Priorité donnée à l'expulsion des condamnés et des menaces
Depuis l'été 2022 – et une circulaire envoyée par le ministre de l'Intérieur Gérald Darmanin aux préfets – les autorités concentrent leurs efforts en matière d'expulsions sur les profils présentant une menace à l'ordre public ou ayant été condamnés pénalement. Une "priorisation pertinente", estiment les auteurs du rapport.
Selon les données compilées par la Cour des comptes, ce virage correspond à une tendance lourde sur les années 2019-2022: lorsqu'une procédure d'expulsion est enclenchée au motif d'une menace à l'ordre public, elle est exécutée dans 23% des cas, 45% lorsque c'est en raison d'une condamnation pénale. A l'inverse, une OQTF délivrée à un débouté de l'asile ou après un refus de titre de séjour ne se conclut que dans 2% des cas par une expulsion. Résultat: mi-décembre 2022, 91% des personnes enfermées en centre de rétention administrative (CRA) l'étaient en raison de troubles à l'ordre public ou pour radicalisation, contre 44% mi-août 2022.
Dans la foulée de la publication du rapport de la Cour des comptes – qui paraît deux semaines après l'adoption d'un projet de loi sur l'immigration, que le Conseil constitutionnel doit encore valider et dont le ministre de l'Intérieur assure qu'il doit surtout permettre d'expulser plus efficacement les étrangers "délinquants" – le ministère de l'Intérieur a anno
ncé une hausse de 30% sur un an des expulsions d'"étrangers délinquants", avec 4.686 personnes expulsées en 2023 contre 3.615 en 2022.

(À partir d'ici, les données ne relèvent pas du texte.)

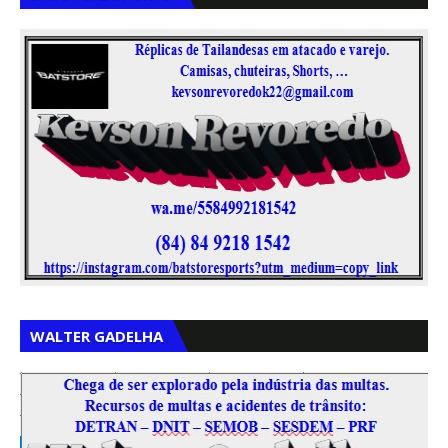
,
,
WALTER GADELHA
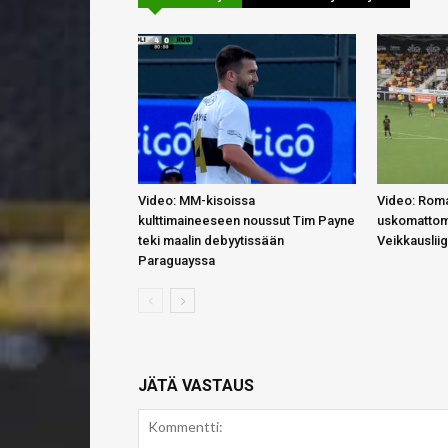
Video: MM-kisoissa
Video: Roma
kulttimaineeseen noussut Tim Payne
uskomattom
teki maalin debyytissään
Veikkauslii
Paraguayssa
JÄTÄ VASTAUS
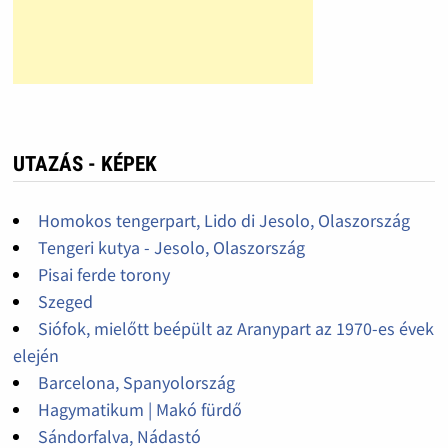
UTAZÁS - KÉPEK
Homokos tengerpart, Lido di Jesolo, Olaszország
Tengeri kutya - Jesolo, Olaszország
Pisai ferde torony
Szeged
Siófok, mielőtt beépült az Aranypart az 1970-es évek
elején
Barcelona, Spanyolország
Hagymatikum | Makó fürdő
Sándorfalva, Nádastó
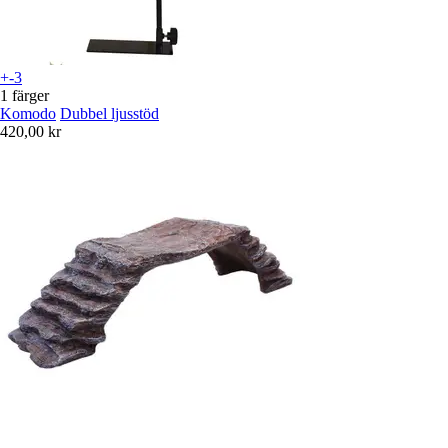
+-3
1 färger
Komodo
Dubbel ljusstöd
420,00 kr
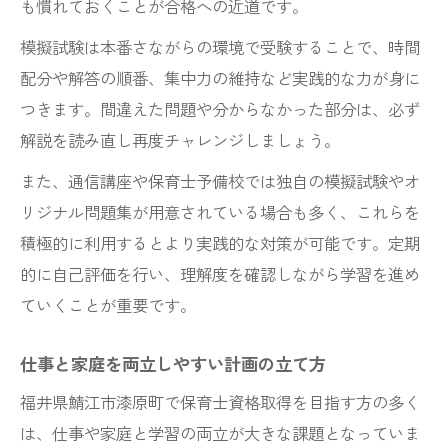
も慣れておくことが合格への近道です。
模擬試験は本番さながらの環境で受験することで、時間
配分や解答の順番、集中力の維持など実践的な力が身に
つきます。間違えた問題や分からなかった部分は、必ず
解説を読み直し再度チャレンジしましょう。
また、通信講座や保育士予備校では独自の模擬試験やオ
リジナル問題集が用意されている場合も多く、これらを
積極的に利用するとより実践的な対策が可能です。定期
的に自己評価を行い、理解度を確認しながら学習を進め
ていくことが重要です。
仕事と家庭を両立しやすい計画の立て方
福井県鯖江市漆原町で保育士資格取得を目指す方の多く
は、仕事や家庭と学習の両立が大きな課題となっていま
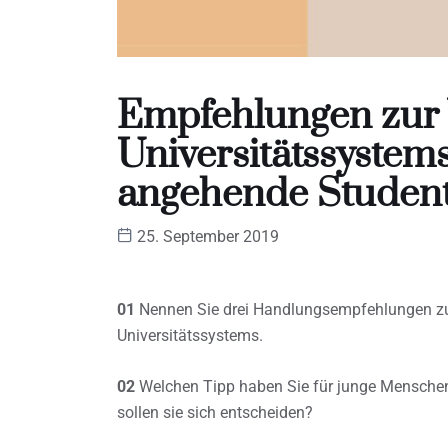
Empfehlungen zur 
Universitätssystem
angehende Studen
25. September 2019
01
Nennen Sie drei Handlungsempfehlungen zur
Universitätssystems.
02
Welchen Tipp haben Sie für junge Menschen 
sollen sie sich entscheiden?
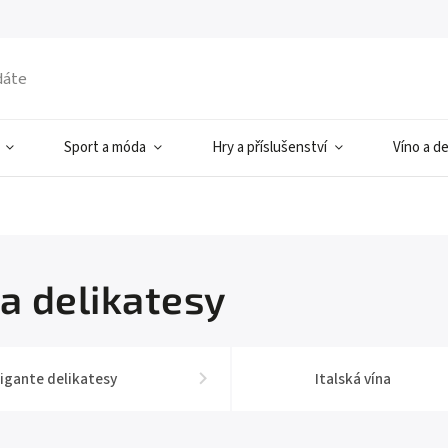
Sport a móda
Hry a příslušenství
Víno a d
 a delikatesy
igante delikatesy
Italská vína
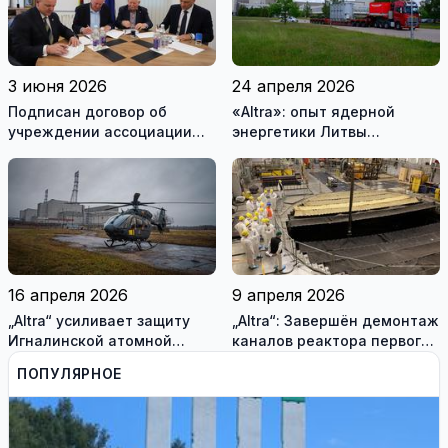
3 июня 2026
24 апреля 2026
Подписан договор об
«Altra»: опыт ядерной
учреждении ассоциации
энергетики Литвы
«Висагинский солнечный
помогает Украине
парк»
(фотогалерея)
16 апреля 2026
9 апреля 2026
„Altra“ усиливает защиту
„Altra“: Завершён демонтаж
Игналинской атомной
каналов реактора первого
электростанции и
блока Игналинской АЭС
ПОПУЛЯРНОЕ
оценивает новые риски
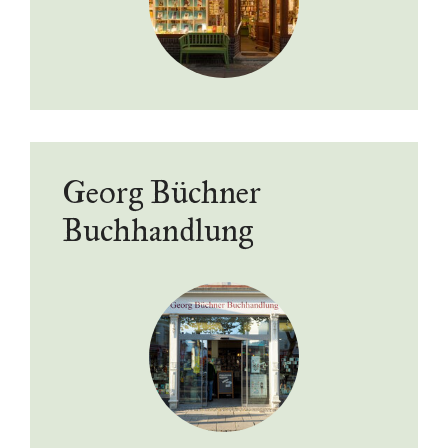
Georg Büchner
Buchhandlung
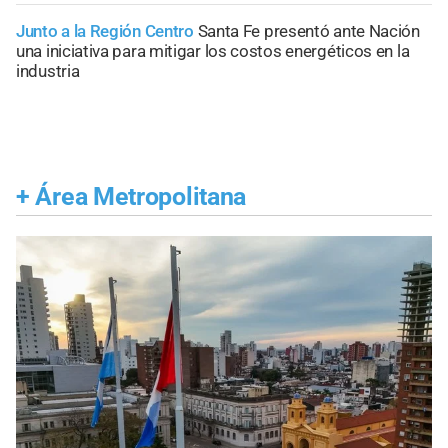
Junto a la Región Centro
Santa Fe presentó ante Nación
una iniciativa para mitigar los costos energéticos en la
industria
+
Área Metropolitana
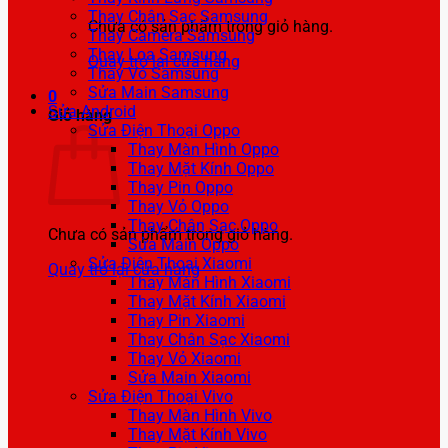
Thay Chân Sạc Samsung
Chưa có sản phẩm trong giỏ hàng.
Thay Camera Samsung
Thay Loa Samsung
Quay trở lại cửa hàng
Thay Vỏ Samsung
Sửa Main Samsung
0
Sửa Android
Giỏ hàng
Sửa Điện Thoại Oppo
Thay Màn Hình Oppo
Thay Mặt Kính Oppo
Thay Pin Oppo
Thay Vỏ Oppo
Thay Chân Sạc Oppo
Chưa có sản phẩm trong giỏ hàng.
Sửa Main Oppo
Sửa Điện Thoại Xiaomi
Quay trở lại cửa hàng
Thay Màn Hình Xiaomi
Thay Mặt Kính Xiaomi
Thay Pin Xiaomi
Thay Chân Sạc Xiaomi
Thay Vỏ Xiaomi
Sửa Main Xiaomi
Sửa Điện Thoại Vivo
Thay Màn Hình Vivo
Thay Mặt Kính Vivo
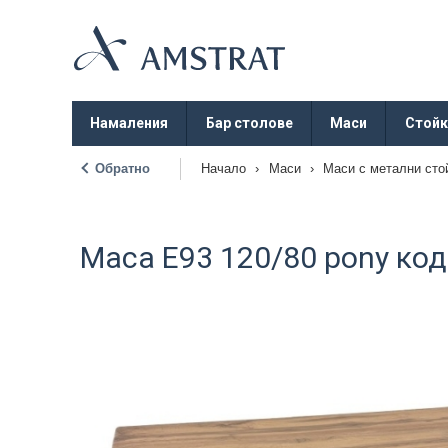
Намаления
Бар столове
Маси
Стойк
Обратно
Начало
›
Маси
›
Маси с метални сто
|
Маса Е93 120/80 pony код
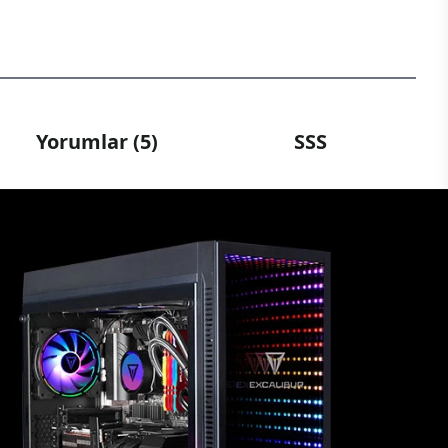
Yorumlar (5)
SSS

100% d'expulsions ? Un "fantasme"
Grâce à sa loi, le gouvernement veut réduire de douze à quatre le nombre de recours pour contester les procédures d'expulsion et lever plusieurs protections accordées à certaines catégories de personnes, par exemple les étrangers arrivés en France avant 13 ans. Mais plusieurs autres "obstacles expliquent ce faible taux" d'expulsion, énumère la Cour des comptes. D'abord, de nombreux pays d'origine rechignent à délivrer des laissez-passer consulaires, sésames diplomatiques pour l'expulsion. A cet égard, les auteurs recommandent de "centraliser la procédure de demande de laissez-passer consulaire, sauf exception, pour améliorer les relations avec les consulats et le taux de succès des demandes".

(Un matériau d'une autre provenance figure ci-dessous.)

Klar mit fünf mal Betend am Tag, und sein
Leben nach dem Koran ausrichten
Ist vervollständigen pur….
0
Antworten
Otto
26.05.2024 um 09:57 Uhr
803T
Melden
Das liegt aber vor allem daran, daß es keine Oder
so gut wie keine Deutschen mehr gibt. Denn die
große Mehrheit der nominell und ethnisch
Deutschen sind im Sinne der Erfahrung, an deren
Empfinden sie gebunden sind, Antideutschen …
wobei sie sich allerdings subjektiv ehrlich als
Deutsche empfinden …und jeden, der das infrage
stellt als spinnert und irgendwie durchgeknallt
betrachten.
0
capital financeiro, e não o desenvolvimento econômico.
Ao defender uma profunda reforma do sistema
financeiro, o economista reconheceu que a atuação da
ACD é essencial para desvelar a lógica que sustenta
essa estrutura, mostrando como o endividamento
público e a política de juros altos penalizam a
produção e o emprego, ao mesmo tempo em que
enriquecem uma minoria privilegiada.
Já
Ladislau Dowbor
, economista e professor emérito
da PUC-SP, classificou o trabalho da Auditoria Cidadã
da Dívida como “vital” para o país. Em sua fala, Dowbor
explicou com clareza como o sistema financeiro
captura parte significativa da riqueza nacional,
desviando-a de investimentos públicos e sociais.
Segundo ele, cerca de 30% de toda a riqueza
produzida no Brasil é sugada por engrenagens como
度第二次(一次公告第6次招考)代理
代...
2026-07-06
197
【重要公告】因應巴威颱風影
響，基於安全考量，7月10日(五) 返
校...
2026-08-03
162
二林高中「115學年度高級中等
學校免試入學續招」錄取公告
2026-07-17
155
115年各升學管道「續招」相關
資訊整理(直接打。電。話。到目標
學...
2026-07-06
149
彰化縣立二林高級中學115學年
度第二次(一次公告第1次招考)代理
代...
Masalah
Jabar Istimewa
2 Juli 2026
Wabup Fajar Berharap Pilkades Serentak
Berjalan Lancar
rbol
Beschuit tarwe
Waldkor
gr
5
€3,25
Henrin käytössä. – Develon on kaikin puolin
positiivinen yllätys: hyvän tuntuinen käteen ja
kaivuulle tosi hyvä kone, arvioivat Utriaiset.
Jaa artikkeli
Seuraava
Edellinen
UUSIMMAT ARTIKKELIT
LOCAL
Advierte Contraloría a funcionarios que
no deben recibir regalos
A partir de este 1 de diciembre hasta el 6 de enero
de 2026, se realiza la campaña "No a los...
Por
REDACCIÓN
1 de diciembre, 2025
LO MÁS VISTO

Ensuite, l'administration peine à démontrer l'identité des personnes qu'elle cherche à expulser, dans "20 à 30%" des procédures. Enfin, le très grand nombre de procédures enclenchées "engorge les préfectures" qui "délivrent parfois des OQTF à des personnes insérées dans la société" ou "qui ne peuvent pas être éloignées", par exemple des ressortissants de pays en guerre. "L'Etat peut mieux s'organiser", résume donc la Cour.
En revanche, l'objectif fixé par la président de la République, Emmanuel Macron, d'exécuter 100% des OQTF paraît "fantasmatique", selon Pierre Moscovici. Avec la priorité donnée à l'expulsion des "délinquants", "l'aide au retour volontaire peut être l'une des réponses" pour les autres personnes en situation irrégulière, avance par ailleurs la Cour, qui préconise "d'assouplir" ce dispositif visant à encourager un départ par le versement d'une somme allant jusqu'à 2.500 euros. En la matière, avec 4.900 "retours aidés" en 2022, "la France accuse un retard notable" sur ses voisins. Un calcul également financier: l'aide au retour volontaire coûte moins cher qu'une expulsion manu militari (en moyenne 4.414 euros, selon la Cour), pour une politique de lutte contre l'immigration irrégulière évaluée à 1,8 milliard d'euros.